Мокрая до нитки и счастливая до отказа вернулась Ариша в сторожку. Сбросила липкое все и сбежала с крыльца, — и снова под теплый, так ласково хлещущий душ. В сумраке вечера, как мрамор живой, долго отдавалась щекочущим ласкам дождя. Тихо смеялась, словно воркуя. Наслаждалась и млела, слушая шумную сказку. Повернулась к крыльцу…
У крыльца, под прикрытием навеса, бессильно опершись на ступеньку, чернеет чужой человек…
— Кто вы такой? Как вы смели!..
И — гневная — к нему.
Человек бессильно повернул голову, человек беззвучно шевелит губами, — немолодой, изможденный человек, со взглядом затравленного зверя.

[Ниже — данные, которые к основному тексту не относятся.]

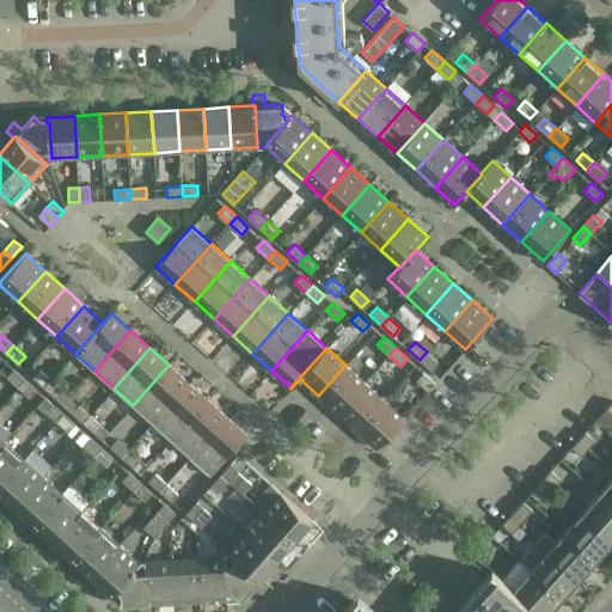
[(420,360),(432,371),(439,362),(427,352),(420,360)]
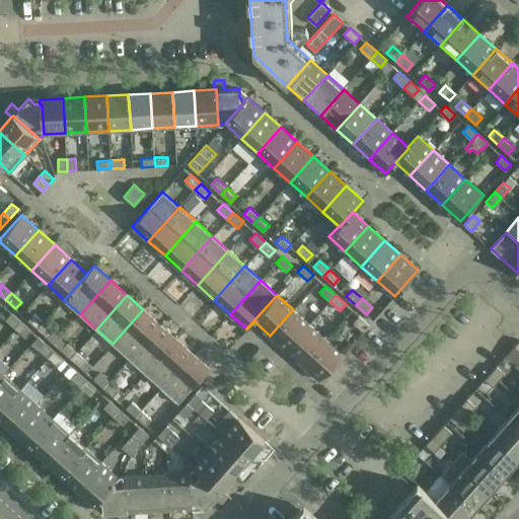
[(143,309),(113,344),(129,358),(159,324),(143,309)]
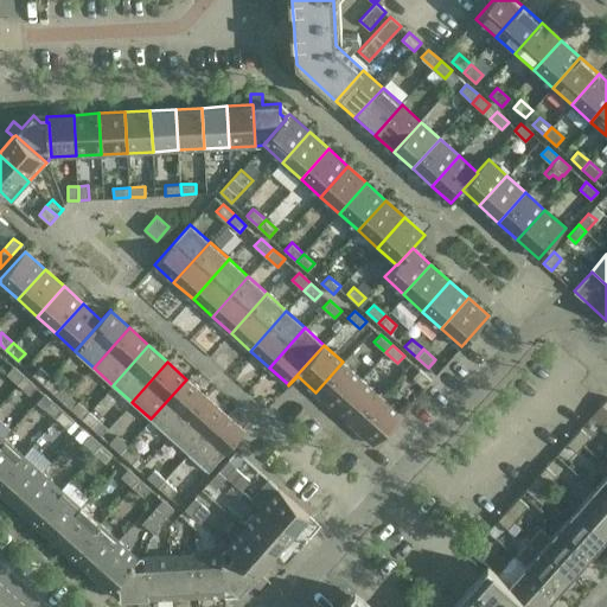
[(343,362),(315,393),(334,409),(362,378),(343,362)]
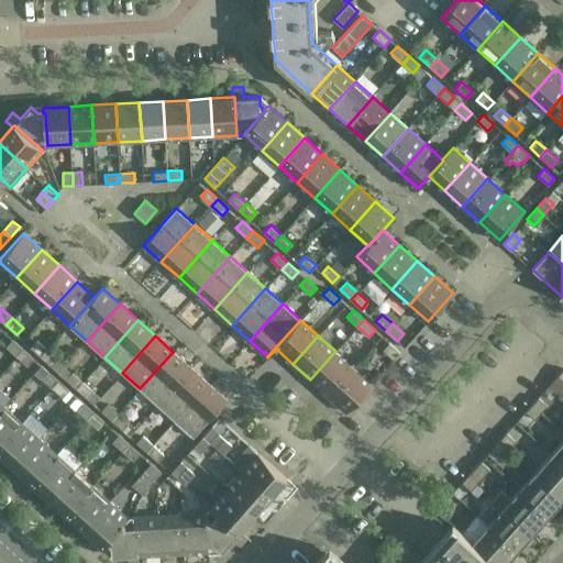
[(17,356),(23,349),(12,339),(6,346),(17,356)]
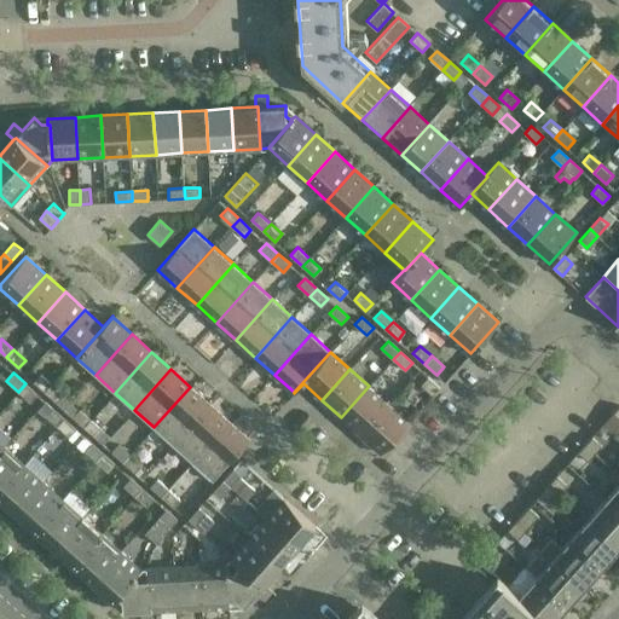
[(45,392),(52,385),(40,374),(33,381),(45,392)]
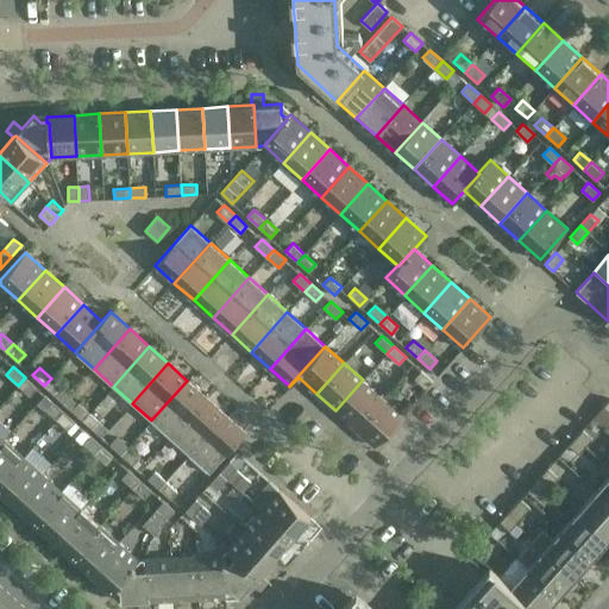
[(433,381),(421,370),(414,378),(426,389),(433,381)]
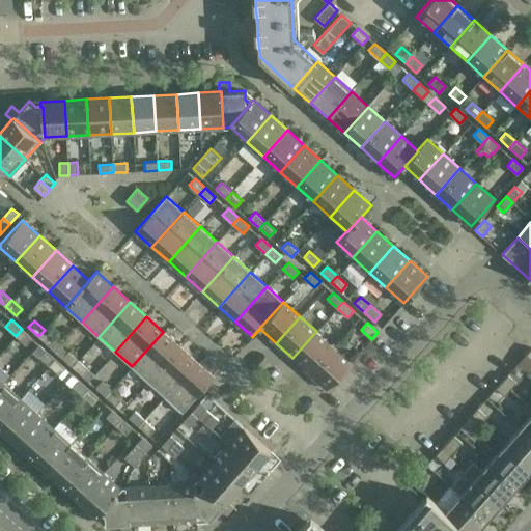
[(26,344),(31,338),(22,329),(16,336),(26,344)]
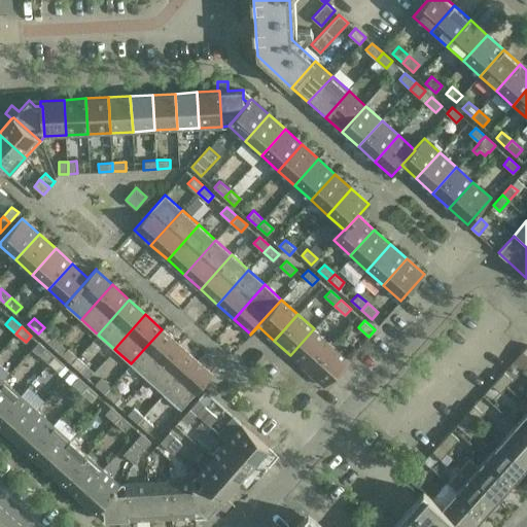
[(38,334),(48,343),(55,336),(44,327),(38,334)]
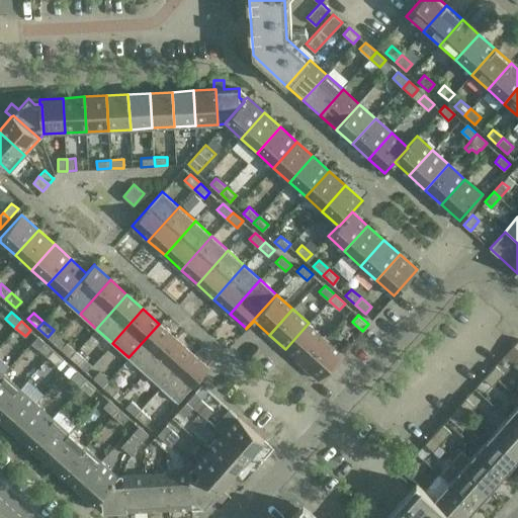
[(309,323),(285,349),(301,364),(325,338),(309,323)]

— Что вам нужно? Кто вы такой? Я вас спрашиваю?..
— Я ранен… Помогите… — еле слышно лепечут посиневшие губы.
Ариша забыла о наготе. Наклонилась над серо-седым человеком.
— Пойдемте в избу… Поднимайтесь…
Попыталась поднять. Человек застонал:
— Не могу…
— Ну, тогда подождите…
Исчезла в сенях. Через минуту — на пороге, снова в мужском. Человек отшатнулся, пытался бежать.

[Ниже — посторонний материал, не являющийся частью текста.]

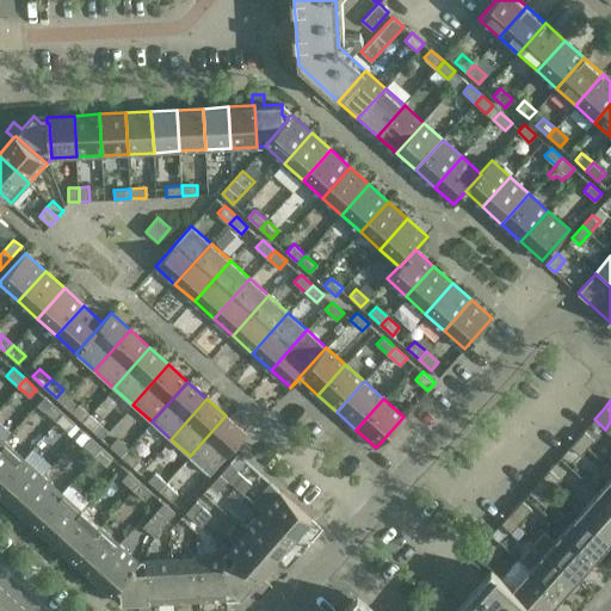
[(44,411),(68,431),(63,436),(79,449),(82,444),(106,466),(113,457),(51,402),(44,411)]
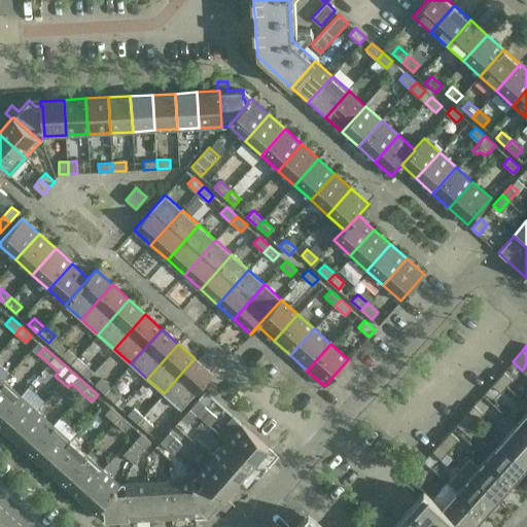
[(71,363),(77,356),(68,348),(62,354),(71,363)]
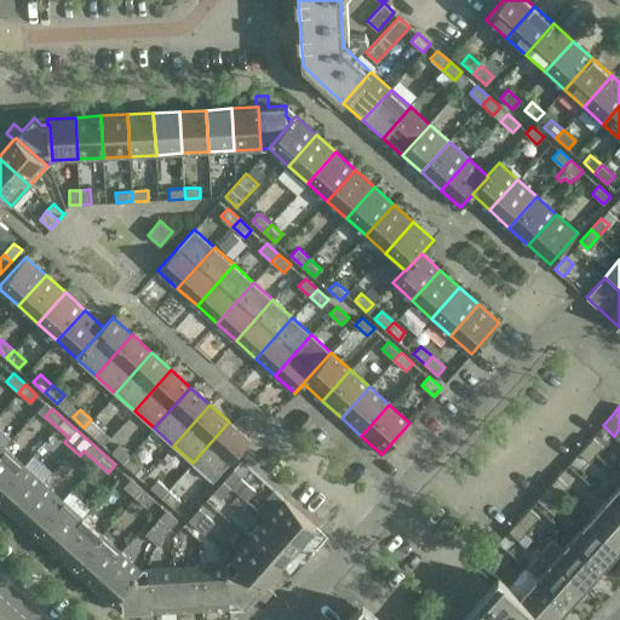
[(84,428),(96,438),(103,430),(91,419),(84,428)]
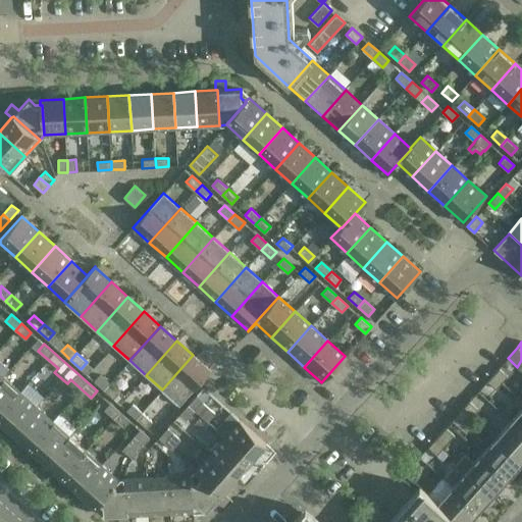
[(193,355),(162,389),(179,405),(210,370),(193,355)]
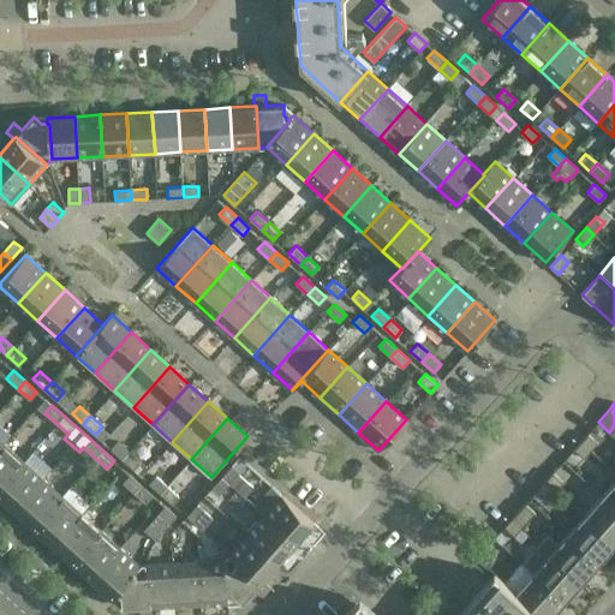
[(580,441),(591,451),(598,442),(587,434),(580,441)]
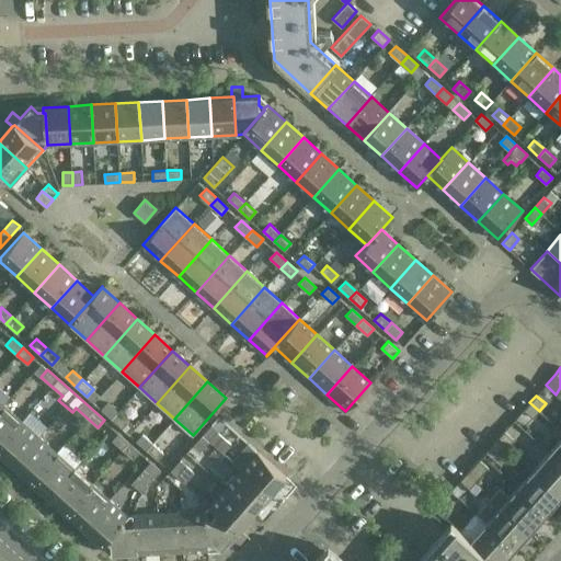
[(107,402),(101,409),(112,419),(117,411),(107,402)]
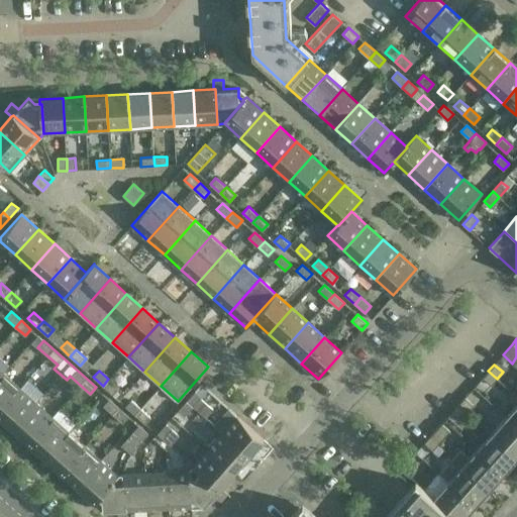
[(488,371),(483,378),(491,385),(497,379),(488,371)]
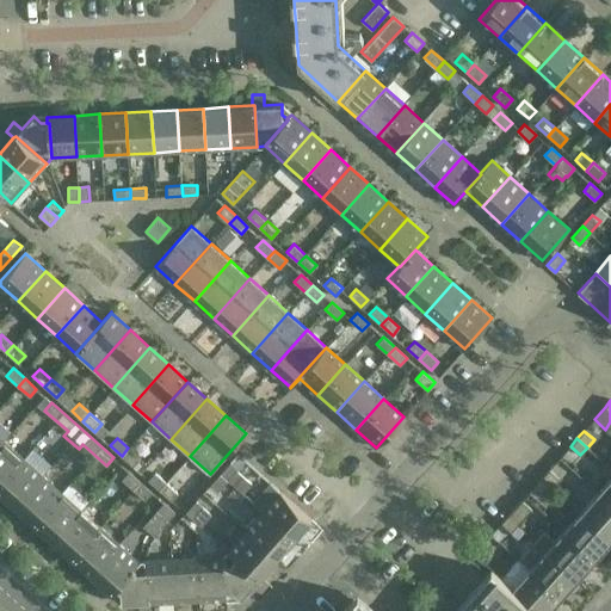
[(4,440),(0,444),(0,482),(24,457),(4,440)]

— Не бойтесь, здесь никто вас не тронет. Ну, идемте в избу…
Волоком, почти без его участия, втащила человека в избу. Уложила на лавку, расстегнула мокрый костюм, — заграничный, здесь не носят таких. Вся рубашка пропитана чем-то расплывшимся рыже-красным.
— Пуля?
— В грудь… И, кажется, застряла..
— Можете переодеться сами?
— Попробую…
Долго возился, раздеваясь, — не смог.
Ариша раздела его донага. Переодела в красноармейское, — с Павлика. Тщательно обмыла и перевязала рану. Сготовила чай, напоила и только тогда спросила:
— Кто это вас?
Человек опасливо покосился на женщину и жалобно всхлипнул.
— Не бойтесь меня… Там? На границе?
Тихо кивнул головой.
— Контрабанда?
— О, нет… Возвращался домой… В Россию…
— Эмигрант?
Снова кивнул головой и протяжно вздохнул.
— Лежите спокойно… Утром съезжу в село за врачом…
Человек помолчал и несмело спросил:
— Далеко?
— Тридцать верст. Не волнуйтесь, я быстро… верхом… А теперь постарайтесь уснуть…
Ночь прядет сказки, прядет свои сны. Ливень прошел, но небо покрыто тучами. За раскрытым окном сторожки темно и тихо, — ни звука.